Records to process
◇ ◇ ◇ ◇

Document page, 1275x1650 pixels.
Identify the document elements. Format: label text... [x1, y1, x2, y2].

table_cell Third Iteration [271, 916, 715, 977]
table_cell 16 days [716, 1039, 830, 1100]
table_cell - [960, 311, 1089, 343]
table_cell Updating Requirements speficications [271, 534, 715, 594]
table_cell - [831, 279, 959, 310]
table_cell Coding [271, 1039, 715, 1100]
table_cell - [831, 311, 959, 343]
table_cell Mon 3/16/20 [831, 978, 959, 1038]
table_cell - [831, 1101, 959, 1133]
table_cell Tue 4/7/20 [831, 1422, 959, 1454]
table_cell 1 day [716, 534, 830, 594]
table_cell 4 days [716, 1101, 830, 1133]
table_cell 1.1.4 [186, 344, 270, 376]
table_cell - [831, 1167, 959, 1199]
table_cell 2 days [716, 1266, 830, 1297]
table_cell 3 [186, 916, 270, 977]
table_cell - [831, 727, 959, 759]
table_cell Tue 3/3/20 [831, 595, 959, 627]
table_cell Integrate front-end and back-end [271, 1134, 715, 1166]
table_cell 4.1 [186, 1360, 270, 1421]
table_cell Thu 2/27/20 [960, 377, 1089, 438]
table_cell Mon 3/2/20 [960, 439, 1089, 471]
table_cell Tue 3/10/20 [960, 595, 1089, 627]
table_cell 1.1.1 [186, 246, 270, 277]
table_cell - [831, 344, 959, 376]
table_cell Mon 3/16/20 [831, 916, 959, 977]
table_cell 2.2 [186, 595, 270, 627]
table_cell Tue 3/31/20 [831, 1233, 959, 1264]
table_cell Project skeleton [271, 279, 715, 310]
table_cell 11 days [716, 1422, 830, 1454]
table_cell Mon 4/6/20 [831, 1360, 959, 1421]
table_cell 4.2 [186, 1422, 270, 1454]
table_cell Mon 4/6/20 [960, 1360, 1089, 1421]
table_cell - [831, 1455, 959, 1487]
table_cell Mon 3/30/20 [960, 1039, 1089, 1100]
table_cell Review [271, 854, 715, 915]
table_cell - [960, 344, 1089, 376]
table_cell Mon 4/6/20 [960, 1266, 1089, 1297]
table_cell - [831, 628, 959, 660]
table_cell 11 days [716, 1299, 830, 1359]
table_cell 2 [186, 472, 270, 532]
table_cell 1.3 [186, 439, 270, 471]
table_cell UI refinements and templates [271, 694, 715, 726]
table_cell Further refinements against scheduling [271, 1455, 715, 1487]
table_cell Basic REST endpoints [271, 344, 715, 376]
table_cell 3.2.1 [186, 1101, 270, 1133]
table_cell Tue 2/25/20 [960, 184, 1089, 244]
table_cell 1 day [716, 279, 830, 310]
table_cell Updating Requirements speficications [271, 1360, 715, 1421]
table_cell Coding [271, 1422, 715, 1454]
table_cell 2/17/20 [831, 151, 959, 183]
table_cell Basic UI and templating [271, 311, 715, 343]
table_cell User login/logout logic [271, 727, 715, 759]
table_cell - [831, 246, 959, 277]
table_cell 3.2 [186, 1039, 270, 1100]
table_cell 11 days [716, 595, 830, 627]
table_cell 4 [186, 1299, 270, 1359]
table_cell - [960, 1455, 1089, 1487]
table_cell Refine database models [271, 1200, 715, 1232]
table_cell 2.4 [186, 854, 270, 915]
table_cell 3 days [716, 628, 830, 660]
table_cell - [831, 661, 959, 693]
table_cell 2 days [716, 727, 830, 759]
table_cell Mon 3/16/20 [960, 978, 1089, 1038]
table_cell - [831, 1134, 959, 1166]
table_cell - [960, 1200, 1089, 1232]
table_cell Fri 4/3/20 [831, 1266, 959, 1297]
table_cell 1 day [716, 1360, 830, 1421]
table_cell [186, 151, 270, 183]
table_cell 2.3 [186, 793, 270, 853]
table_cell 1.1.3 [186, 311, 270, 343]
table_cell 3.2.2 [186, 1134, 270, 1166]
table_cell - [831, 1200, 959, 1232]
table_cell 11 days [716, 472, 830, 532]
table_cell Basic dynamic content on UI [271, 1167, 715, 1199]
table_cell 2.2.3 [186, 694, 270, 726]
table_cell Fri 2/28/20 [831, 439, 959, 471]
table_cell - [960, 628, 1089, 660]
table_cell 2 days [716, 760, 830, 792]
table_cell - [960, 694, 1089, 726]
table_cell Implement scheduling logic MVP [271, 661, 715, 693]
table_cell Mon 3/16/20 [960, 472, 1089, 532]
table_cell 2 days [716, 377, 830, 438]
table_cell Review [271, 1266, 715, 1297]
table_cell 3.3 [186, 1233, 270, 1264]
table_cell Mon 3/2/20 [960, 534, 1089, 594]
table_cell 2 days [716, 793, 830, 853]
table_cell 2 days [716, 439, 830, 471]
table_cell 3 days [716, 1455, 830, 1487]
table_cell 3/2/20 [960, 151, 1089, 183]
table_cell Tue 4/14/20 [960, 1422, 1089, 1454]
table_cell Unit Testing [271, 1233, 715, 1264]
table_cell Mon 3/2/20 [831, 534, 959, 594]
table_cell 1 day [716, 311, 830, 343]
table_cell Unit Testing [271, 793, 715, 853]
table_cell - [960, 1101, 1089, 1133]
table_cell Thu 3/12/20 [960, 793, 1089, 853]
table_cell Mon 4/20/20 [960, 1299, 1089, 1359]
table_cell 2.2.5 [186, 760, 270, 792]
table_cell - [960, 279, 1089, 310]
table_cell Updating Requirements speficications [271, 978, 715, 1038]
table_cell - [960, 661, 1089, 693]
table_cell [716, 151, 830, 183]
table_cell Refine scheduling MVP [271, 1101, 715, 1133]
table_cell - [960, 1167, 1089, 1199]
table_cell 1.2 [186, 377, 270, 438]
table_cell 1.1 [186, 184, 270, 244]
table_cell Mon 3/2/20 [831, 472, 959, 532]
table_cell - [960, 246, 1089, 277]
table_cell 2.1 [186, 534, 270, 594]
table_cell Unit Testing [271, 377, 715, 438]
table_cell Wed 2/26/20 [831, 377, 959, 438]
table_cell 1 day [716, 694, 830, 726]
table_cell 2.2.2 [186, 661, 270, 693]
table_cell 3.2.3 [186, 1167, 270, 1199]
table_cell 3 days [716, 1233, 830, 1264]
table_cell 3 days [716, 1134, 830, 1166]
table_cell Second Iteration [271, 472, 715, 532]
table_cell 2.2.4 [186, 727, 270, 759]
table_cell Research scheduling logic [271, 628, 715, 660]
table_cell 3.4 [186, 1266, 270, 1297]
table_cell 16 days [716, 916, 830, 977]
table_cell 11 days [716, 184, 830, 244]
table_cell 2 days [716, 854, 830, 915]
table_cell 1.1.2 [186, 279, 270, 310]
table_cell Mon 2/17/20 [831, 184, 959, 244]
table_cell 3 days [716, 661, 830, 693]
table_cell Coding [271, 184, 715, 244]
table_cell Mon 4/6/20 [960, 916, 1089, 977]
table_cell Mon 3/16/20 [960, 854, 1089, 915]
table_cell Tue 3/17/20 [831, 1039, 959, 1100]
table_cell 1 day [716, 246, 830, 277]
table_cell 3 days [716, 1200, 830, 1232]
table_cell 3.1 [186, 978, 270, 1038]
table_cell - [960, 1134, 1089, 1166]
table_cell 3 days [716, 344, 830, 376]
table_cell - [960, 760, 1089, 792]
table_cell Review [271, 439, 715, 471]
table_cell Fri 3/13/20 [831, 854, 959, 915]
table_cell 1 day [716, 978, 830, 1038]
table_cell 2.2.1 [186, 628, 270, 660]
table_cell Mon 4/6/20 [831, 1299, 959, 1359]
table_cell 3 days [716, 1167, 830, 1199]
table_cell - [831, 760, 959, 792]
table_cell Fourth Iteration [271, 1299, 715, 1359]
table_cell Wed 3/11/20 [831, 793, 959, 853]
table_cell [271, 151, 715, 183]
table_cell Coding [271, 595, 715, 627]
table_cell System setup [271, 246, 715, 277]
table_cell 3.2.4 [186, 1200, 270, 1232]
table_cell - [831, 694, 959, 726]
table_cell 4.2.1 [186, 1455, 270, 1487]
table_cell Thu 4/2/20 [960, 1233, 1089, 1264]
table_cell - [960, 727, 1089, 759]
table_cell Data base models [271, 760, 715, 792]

◇ ◇ ◇ ◇

Problem to work on
Swap "Review" for "Inspection" in the stretch of items from the one containing "table_cell Third Iteration" through the one containing "table_cell 1 day [716, 279, 830, 310]", and give those items again with everything else unchanged.

Expected answer
table_cell Third Iteration [271, 916, 715, 977]
table_cell 16 days [716, 1039, 830, 1100]
table_cell - [960, 311, 1089, 343]
table_cell Updating Requirements speficications [271, 534, 715, 594]
table_cell - [831, 279, 959, 310]
table_cell Coding [271, 1039, 715, 1100]
table_cell - [831, 311, 959, 343]
table_cell Mon 3/16/20 [831, 978, 959, 1038]
table_cell - [831, 1101, 959, 1133]
table_cell Tue 4/7/20 [831, 1422, 959, 1454]
table_cell 1 day [716, 534, 830, 594]
table_cell 4 days [716, 1101, 830, 1133]
table_cell 1.1.4 [186, 344, 270, 376]
table_cell - [831, 1167, 959, 1199]
table_cell 2 days [716, 1266, 830, 1297]
table_cell 3 [186, 916, 270, 977]
table_cell - [831, 727, 959, 759]
table_cell Tue 3/3/20 [831, 595, 959, 627]
table_cell Integrate front-end and back-end [271, 1134, 715, 1166]
table_cell 4.1 [186, 1360, 270, 1421]
table_cell Thu 2/27/20 [960, 377, 1089, 438]
table_cell Mon 3/2/20 [960, 439, 1089, 471]
table_cell Tue 3/10/20 [960, 595, 1089, 627]
table_cell 1.1.1 [186, 246, 270, 277]
table_cell - [831, 344, 959, 376]
table_cell Mon 3/16/20 [831, 916, 959, 977]
table_cell 2.2 [186, 595, 270, 627]
table_cell Tue 3/31/20 [831, 1233, 959, 1264]
table_cell Project skeleton [271, 279, 715, 310]
table_cell 11 days [716, 1422, 830, 1454]
table_cell Mon 4/6/20 [831, 1360, 959, 1421]
table_cell 4.2 [186, 1422, 270, 1454]
table_cell Mon 4/6/20 [960, 1360, 1089, 1421]
table_cell - [831, 1455, 959, 1487]
table_cell Mon 3/30/20 [960, 1039, 1089, 1100]
table_cell Inspection [271, 854, 715, 915]
table_cell - [960, 344, 1089, 376]
table_cell Mon 4/6/20 [960, 1266, 1089, 1297]
table_cell - [831, 628, 959, 660]
table_cell 11 days [716, 1299, 830, 1359]
table_cell 2 [186, 472, 270, 532]
table_cell 1.3 [186, 439, 270, 471]
table_cell UI refinements and templates [271, 694, 715, 726]
table_cell Further refinements against scheduling [271, 1455, 715, 1487]
table_cell Basic REST endpoints [271, 344, 715, 376]
table_cell 3.2.1 [186, 1101, 270, 1133]
table_cell Tue 2/25/20 [960, 184, 1089, 244]
table_cell 1 day [716, 279, 830, 310]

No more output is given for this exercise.